Pensa has worked on two projects during his time at Silverman’s lab. “During my first year and a half,” he said. “I was designing and making inhibitors of a particular enzyme with overall purpose of finding treatment for Huntington’s. I collaborated with a lab based at Harvard, which did the biological testing. The purpose is to target a particular protein to alleviate the toxicity of Huntington’s protein.”
His second project involves targeting a different specific enzyme. “Animal models have shown that inhibiting this enzyme can produce results that may be useful in the treatment of Alzheimer’s, Parkinson’s, and neuropathic pain,” Pensa said. “I do the design, synthesis, and biological testing—including enzyme purification and kinetic studies with my inhibitors and the natural substrate of the enzyme we are targeting. We collaborate with UC Irvine that does x-ray crystallography in order to elucidate how the inhibitor gives rise to potency that we’re seeing.”
“The lab environment is great. Each undergraduate is paired with a postdoctoral fellow, and if I have any questions or want to talk through an idea, there is always someone who is willing to give their advice and support. Right now, I work closely with my post doc, but I design and make compounds based on my own thinking.”
There are two important qualities to a good researcher, according to Pensa. “You have to be excited about your work,” he said, “because there are going to be times when you will hit walls and feel frustrated. It’s also important to be determined. If you feel frustrated, it’s important to be open to feedback and seek advice or the opinion of others.”
“Professor Silverman is really great because he’s always there to give advice or feedback whenever we’re stuck,” Pensa said. “He gives us the freedom to explore and create something of our own—to address an issue that is important. Obviously, he’s made significant scientific progress by discovering Lyrica, but he has also helped a lot of people by mentoring students such as undergraduates, graduate students, and postdoctoral fellows—so that they may use the tools they gained from this lab experience and apply it in their futures.”
Pensa shares similar views with Silverman on the challenges of research. “It can be frustrating when even after you learn all these lab techniques and all the information from your classes and readings, somehow your experiments don’t work, or you get results that you’re not sure how to interpret. You may begin to doubt whether you’re thinking or doing things the right way.”
In such situations, Pensa stresses the importance of keeping an open mind and the ability to outside the box. “I find that when you come across a roadblock, it’s helpful to take a step back and see how to approach differently. The postdoctoral fellows are great resources because they’ve often encountered similar problems and can offer a different perspective. I also try to read as much literature as possible to think of a different approach.”
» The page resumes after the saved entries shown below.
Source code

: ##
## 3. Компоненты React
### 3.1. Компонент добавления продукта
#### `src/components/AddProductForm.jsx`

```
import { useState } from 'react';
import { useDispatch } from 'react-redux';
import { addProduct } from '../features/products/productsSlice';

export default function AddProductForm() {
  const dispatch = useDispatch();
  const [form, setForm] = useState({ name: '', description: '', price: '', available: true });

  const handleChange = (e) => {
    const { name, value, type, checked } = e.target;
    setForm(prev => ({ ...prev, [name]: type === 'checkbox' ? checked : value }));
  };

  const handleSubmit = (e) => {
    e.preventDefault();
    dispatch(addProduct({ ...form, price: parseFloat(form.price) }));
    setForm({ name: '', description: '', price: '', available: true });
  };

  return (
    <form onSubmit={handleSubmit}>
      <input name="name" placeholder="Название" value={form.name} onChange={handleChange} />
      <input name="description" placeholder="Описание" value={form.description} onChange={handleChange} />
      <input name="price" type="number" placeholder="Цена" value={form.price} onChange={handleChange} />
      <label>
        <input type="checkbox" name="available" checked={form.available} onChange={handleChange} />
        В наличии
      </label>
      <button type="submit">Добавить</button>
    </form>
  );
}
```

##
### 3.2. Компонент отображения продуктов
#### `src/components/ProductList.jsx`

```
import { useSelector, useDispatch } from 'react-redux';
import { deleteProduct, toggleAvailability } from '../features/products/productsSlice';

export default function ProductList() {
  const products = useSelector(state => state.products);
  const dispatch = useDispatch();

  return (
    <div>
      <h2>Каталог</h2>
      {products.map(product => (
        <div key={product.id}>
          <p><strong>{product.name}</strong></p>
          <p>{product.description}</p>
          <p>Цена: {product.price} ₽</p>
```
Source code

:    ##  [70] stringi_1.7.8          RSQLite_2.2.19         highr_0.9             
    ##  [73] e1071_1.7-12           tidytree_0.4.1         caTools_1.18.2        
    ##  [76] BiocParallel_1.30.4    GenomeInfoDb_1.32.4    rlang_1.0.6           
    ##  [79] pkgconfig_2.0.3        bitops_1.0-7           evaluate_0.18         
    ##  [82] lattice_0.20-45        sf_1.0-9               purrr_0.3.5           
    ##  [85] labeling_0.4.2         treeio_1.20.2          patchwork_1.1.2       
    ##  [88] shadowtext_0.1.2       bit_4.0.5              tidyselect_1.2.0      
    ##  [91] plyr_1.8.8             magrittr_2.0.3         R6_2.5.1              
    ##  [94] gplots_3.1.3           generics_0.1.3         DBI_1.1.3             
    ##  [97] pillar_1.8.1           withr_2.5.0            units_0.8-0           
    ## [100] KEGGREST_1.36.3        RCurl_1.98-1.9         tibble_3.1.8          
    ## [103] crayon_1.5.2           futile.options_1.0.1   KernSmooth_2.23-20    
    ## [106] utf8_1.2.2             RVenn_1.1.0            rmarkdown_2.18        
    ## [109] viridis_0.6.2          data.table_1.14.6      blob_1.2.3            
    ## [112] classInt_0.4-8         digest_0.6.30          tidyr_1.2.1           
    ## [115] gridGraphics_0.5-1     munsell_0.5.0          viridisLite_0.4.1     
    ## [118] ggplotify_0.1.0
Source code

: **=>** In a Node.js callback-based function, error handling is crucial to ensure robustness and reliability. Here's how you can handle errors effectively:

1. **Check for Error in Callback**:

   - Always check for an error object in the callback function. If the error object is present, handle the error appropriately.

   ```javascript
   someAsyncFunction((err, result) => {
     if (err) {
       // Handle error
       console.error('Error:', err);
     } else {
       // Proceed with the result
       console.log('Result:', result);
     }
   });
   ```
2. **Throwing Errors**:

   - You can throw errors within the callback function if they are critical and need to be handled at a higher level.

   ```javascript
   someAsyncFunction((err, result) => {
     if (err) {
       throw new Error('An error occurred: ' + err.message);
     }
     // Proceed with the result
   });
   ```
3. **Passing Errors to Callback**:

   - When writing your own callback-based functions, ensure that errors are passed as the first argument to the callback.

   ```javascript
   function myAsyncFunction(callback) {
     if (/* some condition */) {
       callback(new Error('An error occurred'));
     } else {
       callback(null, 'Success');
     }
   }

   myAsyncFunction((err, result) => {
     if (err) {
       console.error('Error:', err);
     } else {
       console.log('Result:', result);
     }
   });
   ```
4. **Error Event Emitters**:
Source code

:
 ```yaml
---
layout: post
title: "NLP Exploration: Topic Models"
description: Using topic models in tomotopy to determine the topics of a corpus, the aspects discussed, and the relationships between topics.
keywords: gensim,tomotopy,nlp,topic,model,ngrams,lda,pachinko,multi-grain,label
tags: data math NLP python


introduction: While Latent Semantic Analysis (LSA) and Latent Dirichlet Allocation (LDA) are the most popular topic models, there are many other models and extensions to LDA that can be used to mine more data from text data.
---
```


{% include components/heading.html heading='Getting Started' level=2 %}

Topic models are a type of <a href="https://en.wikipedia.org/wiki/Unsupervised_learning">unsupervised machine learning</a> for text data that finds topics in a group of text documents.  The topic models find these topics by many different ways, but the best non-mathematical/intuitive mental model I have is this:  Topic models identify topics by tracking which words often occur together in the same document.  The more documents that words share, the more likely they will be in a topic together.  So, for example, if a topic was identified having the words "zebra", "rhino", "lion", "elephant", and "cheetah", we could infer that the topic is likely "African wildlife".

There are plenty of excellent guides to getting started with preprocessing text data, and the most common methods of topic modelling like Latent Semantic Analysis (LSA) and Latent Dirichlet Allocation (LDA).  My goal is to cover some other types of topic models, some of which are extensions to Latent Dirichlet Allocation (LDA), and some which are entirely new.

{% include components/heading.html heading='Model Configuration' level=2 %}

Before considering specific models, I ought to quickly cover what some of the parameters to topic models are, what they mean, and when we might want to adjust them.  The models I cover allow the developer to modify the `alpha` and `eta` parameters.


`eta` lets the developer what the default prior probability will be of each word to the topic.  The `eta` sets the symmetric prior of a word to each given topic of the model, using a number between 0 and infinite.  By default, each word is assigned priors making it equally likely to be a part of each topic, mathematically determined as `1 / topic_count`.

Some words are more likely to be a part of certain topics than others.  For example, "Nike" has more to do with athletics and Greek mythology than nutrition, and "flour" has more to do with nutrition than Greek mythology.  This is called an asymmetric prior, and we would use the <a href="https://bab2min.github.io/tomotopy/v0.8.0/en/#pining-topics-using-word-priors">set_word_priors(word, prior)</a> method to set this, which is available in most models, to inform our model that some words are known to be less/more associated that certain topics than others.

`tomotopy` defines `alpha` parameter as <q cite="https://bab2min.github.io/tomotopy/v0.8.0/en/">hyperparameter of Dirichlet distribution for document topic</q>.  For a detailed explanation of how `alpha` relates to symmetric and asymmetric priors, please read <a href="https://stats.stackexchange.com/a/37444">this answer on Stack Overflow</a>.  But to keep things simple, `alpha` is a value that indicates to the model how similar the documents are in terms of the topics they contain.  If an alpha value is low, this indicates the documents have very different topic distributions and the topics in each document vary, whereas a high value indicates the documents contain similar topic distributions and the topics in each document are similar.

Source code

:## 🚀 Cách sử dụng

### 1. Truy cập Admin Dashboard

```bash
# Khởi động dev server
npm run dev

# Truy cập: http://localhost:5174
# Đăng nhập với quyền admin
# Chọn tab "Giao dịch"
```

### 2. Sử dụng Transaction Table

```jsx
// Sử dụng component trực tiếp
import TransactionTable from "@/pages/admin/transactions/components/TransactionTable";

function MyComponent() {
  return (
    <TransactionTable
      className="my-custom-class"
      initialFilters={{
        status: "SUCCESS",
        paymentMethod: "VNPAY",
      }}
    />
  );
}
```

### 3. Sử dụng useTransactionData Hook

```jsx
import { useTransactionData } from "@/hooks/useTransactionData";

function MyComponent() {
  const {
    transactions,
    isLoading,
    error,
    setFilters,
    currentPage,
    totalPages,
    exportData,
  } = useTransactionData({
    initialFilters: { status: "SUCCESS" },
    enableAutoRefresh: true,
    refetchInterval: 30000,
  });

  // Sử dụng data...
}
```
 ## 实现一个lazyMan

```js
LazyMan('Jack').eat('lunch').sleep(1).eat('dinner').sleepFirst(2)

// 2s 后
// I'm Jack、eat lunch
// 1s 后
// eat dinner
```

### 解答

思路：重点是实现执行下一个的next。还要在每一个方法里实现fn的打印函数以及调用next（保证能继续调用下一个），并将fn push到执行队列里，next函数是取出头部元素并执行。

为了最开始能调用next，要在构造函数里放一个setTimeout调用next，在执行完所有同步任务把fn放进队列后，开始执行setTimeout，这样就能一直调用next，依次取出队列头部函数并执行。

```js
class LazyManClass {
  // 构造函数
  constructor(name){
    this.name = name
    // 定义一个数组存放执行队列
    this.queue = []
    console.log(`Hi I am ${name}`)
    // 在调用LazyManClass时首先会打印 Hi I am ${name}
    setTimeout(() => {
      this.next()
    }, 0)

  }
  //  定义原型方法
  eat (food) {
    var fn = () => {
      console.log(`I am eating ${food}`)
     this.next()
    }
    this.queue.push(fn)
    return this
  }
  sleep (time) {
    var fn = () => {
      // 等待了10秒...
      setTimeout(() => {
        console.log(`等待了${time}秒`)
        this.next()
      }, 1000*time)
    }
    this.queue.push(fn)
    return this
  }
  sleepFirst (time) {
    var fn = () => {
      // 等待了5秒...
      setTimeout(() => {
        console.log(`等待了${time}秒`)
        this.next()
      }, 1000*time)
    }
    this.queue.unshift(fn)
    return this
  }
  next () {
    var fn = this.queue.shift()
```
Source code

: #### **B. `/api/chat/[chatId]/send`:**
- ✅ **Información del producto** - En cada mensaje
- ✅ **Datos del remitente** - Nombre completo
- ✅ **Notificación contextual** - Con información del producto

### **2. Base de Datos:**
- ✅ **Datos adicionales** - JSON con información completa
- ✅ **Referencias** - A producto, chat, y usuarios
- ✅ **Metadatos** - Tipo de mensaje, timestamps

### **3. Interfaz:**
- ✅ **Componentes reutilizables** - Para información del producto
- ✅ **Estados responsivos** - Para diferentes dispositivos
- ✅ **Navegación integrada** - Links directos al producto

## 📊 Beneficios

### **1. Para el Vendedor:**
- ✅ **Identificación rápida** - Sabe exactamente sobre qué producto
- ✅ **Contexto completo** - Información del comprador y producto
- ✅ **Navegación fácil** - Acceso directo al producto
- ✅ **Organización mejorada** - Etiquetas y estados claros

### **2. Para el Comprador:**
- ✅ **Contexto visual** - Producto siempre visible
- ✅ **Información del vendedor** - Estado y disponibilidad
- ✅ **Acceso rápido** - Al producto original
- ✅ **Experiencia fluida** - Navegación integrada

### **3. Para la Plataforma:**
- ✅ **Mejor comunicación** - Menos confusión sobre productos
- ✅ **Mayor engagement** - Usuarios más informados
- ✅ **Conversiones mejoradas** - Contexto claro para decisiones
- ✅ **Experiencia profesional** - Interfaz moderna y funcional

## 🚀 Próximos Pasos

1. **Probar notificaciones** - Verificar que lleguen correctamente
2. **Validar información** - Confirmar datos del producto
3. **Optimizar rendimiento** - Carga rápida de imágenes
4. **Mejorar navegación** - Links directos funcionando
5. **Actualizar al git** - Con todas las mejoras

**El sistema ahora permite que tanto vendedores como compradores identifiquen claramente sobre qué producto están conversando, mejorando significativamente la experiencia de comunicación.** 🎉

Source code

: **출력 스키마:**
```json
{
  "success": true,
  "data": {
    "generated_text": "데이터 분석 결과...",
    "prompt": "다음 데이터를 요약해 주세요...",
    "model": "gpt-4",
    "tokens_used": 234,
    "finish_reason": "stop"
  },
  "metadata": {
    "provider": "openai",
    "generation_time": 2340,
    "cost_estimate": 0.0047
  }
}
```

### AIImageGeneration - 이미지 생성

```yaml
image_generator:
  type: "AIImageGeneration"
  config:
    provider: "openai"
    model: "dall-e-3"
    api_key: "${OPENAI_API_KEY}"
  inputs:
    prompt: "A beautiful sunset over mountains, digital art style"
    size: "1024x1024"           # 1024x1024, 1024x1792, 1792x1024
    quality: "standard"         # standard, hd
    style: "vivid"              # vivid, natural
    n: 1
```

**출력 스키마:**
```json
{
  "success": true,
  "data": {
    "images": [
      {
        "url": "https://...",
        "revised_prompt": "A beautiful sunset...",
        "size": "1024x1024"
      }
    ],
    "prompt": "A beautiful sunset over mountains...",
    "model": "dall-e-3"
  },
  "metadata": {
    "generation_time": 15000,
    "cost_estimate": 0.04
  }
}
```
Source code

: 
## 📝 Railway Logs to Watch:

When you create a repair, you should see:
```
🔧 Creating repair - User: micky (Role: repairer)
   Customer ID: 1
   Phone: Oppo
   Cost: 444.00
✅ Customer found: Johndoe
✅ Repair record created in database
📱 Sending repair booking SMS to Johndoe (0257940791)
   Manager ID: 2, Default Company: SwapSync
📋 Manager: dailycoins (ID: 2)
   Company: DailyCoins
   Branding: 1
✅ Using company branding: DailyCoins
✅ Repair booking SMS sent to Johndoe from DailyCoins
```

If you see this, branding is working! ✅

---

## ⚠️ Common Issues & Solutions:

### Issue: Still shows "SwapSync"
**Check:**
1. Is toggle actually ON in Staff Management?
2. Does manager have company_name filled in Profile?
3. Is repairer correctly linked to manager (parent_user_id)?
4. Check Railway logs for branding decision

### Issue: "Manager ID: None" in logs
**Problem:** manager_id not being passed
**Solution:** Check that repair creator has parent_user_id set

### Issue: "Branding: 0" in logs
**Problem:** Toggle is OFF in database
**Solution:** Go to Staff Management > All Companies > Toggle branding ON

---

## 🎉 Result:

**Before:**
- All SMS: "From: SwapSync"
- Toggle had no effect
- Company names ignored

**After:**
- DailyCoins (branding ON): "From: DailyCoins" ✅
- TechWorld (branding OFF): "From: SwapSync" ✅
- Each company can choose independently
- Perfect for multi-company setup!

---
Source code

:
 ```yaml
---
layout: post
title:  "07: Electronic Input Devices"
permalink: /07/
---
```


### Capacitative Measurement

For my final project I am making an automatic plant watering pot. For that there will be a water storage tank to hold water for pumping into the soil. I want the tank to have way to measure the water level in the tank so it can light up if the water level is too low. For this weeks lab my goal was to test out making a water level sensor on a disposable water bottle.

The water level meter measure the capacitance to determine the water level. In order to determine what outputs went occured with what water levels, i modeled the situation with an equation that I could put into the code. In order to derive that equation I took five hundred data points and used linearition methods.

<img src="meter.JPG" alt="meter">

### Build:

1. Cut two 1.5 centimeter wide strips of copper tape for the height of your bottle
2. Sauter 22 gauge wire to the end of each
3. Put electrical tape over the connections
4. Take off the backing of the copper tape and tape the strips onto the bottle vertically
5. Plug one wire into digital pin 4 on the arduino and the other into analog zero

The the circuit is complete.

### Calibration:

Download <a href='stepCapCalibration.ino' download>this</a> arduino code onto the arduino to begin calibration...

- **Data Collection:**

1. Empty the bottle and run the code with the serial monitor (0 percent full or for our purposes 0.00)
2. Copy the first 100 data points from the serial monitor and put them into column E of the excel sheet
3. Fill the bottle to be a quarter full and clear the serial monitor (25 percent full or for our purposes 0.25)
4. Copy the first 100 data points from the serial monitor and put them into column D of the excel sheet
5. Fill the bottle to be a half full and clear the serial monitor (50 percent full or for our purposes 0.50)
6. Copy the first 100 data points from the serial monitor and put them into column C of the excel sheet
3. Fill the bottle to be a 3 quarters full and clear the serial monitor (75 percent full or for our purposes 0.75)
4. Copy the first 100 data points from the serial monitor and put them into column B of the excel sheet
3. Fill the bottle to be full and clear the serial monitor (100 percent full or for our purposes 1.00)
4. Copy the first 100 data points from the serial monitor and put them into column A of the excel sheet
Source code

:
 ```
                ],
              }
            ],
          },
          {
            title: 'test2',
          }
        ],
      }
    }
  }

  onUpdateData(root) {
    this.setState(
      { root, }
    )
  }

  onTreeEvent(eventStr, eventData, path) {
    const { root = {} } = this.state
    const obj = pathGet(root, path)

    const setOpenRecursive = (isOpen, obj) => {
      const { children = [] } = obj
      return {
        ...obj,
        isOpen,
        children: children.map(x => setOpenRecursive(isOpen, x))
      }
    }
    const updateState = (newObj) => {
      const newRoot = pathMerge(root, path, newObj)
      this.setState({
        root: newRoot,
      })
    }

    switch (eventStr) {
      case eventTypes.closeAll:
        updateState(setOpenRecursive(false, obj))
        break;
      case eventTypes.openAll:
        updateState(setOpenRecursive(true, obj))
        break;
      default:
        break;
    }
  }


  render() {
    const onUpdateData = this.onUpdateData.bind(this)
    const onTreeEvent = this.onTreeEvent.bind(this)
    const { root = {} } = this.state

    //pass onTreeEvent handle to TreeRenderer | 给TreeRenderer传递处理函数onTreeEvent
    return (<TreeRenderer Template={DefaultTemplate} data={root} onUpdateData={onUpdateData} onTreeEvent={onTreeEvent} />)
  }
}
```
The learning curve is another challenge, according to Pensa. “When I first started at the lab, it was difficult because I’d never done research before,” he said. “I had classroom knowledge, but to take what you learn from the classroom and take it to the next level is hard transition. At first I relied heavily on postdoctoral fellows to get acclimated to performing experiments and learn how to apply the scientific method in this particular scientific setting.”
Pensa is currently writing an honors thesis for ISP and will begin his first year at the Feinberg School of Medicine this fall of 2015. “Research will continue be a part of what I want to do in whatever field I end up in,” he said. “It challenges you to think critically and do your own outside exploration. It’s the opportunity to take the information you learn in a classroom and see how it applies to real life problems. It allows you to pursue what you’re interested in—to take an idea and make it into a reality.”